• [PASSAGE]:
◆ ◆ ◆ ◆
From Grace’s experience, SRH provided quality infrastructure which boosted security
and therefore longer tenures. Such experiences of quality housing are a break from the
subsidised housing popularly known as RDPs (now referred to as Breaking New
Ground) in which defects are common (Manomano and Tanga 2018). Housing quality
is not restricted to physical walls, but it also incorporates connections to services and
amenities, refusal disposal, security and supportive relationships. Linking occupants to
these services empowers communities in numerous related ways. To start with, longer
tenures because of quality housing fosters stability of families which in turn gives them
confidence to invest (socially and economically) in their housing and communities. As
most parents in this study, Nonceba pointed out the safety of her children in SRH.
According to Lee (2017, 54), safe housing and neighbourhoods “relieve the burden of
younger family members’ carer roles . . . [to] concentrate on work and productivity”
and therefore generating incomes and nutrition for the families. Work productivity and
improved income are social investments that bear long-term human development
benefits for both the parents and their children.
Enhancing Participation in the Economy
As briefly hinted in the foregoing paragraph, quality housing generally results in safer
environments, longer tenures and therefore stability for the occupants to invest in their
structures and to engage in livelihood activities. Extending economic opportunities to
the previously disadvantaged groups such as black people and especially women is a
barometer of empowerment and guaranteeing peace, development and nation-building
(Sobantu 2021). Below are some of the excerpts from the participants which highlight
their experiences of SRH pertaining to their participation in the economy:
I don’t have to worry about my children’s safety when I’m at work. (Pamela)
◆ ◆ ◆ ◆
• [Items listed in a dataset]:

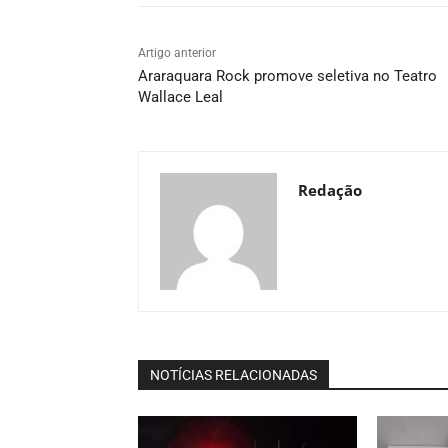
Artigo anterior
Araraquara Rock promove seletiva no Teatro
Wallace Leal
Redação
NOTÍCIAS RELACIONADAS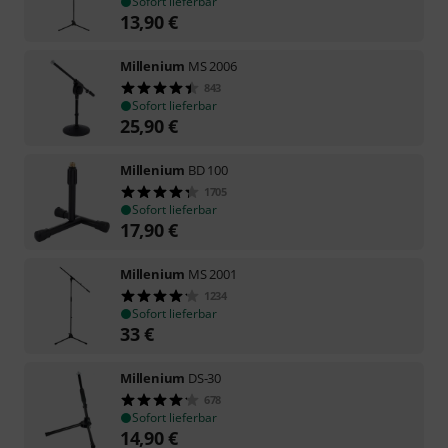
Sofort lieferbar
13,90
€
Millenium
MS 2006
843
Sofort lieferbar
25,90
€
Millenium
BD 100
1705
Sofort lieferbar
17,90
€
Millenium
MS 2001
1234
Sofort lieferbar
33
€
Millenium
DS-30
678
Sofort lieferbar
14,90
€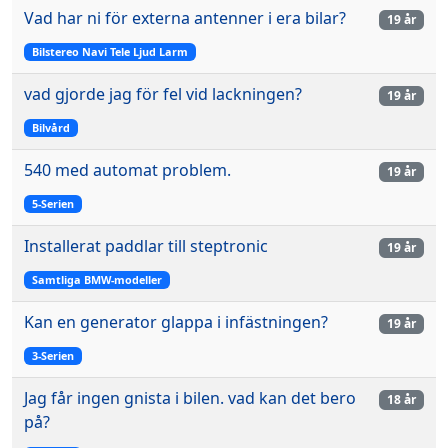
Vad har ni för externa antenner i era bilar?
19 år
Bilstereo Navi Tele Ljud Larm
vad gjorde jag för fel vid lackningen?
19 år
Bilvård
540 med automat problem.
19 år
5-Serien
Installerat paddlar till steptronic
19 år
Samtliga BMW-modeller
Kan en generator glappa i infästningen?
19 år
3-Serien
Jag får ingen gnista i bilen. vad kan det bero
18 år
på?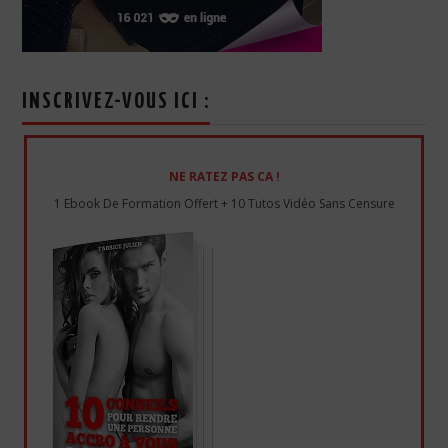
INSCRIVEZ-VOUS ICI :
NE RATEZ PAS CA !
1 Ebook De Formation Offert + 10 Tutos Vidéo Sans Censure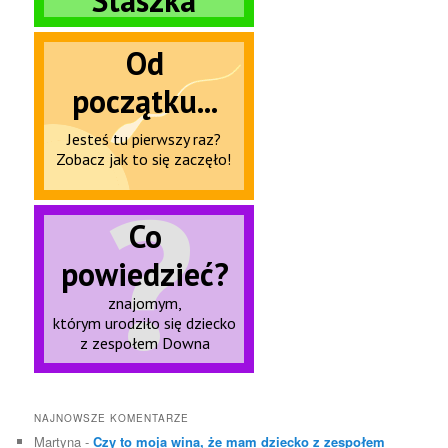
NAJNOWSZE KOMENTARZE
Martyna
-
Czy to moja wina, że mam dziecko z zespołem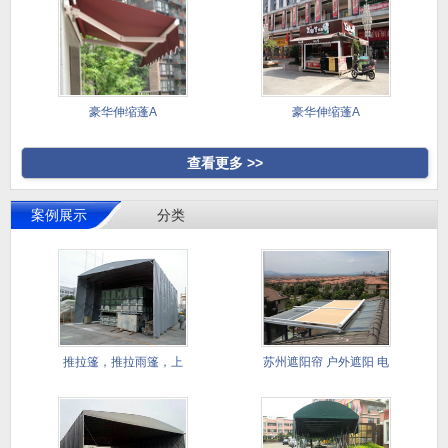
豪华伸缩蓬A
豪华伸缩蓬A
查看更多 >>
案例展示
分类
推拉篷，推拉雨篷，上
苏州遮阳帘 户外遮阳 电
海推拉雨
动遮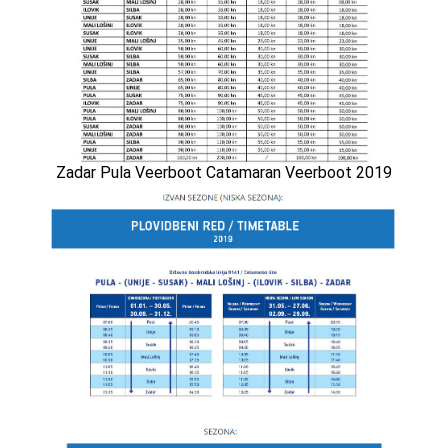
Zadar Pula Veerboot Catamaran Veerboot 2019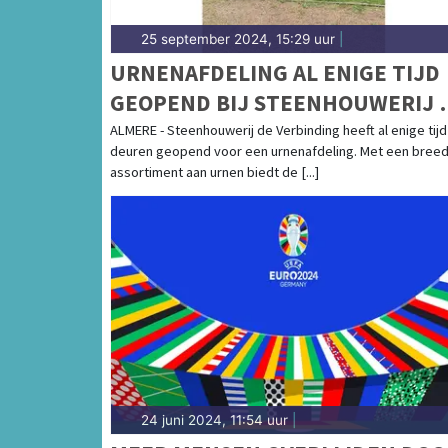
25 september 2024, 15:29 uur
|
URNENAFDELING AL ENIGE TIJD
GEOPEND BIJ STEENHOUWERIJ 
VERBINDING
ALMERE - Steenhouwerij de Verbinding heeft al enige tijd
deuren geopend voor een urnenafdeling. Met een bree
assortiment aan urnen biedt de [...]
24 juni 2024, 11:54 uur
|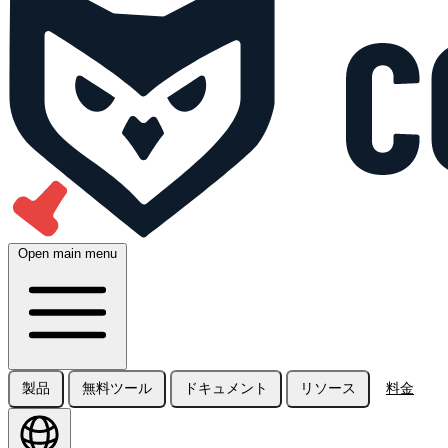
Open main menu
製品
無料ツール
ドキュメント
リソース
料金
◆ ◆ ◆ ◆
In the passage on social rental housing, what name are the subsidised houses popularly known as RDPs now referred to by?

Breaking New Ground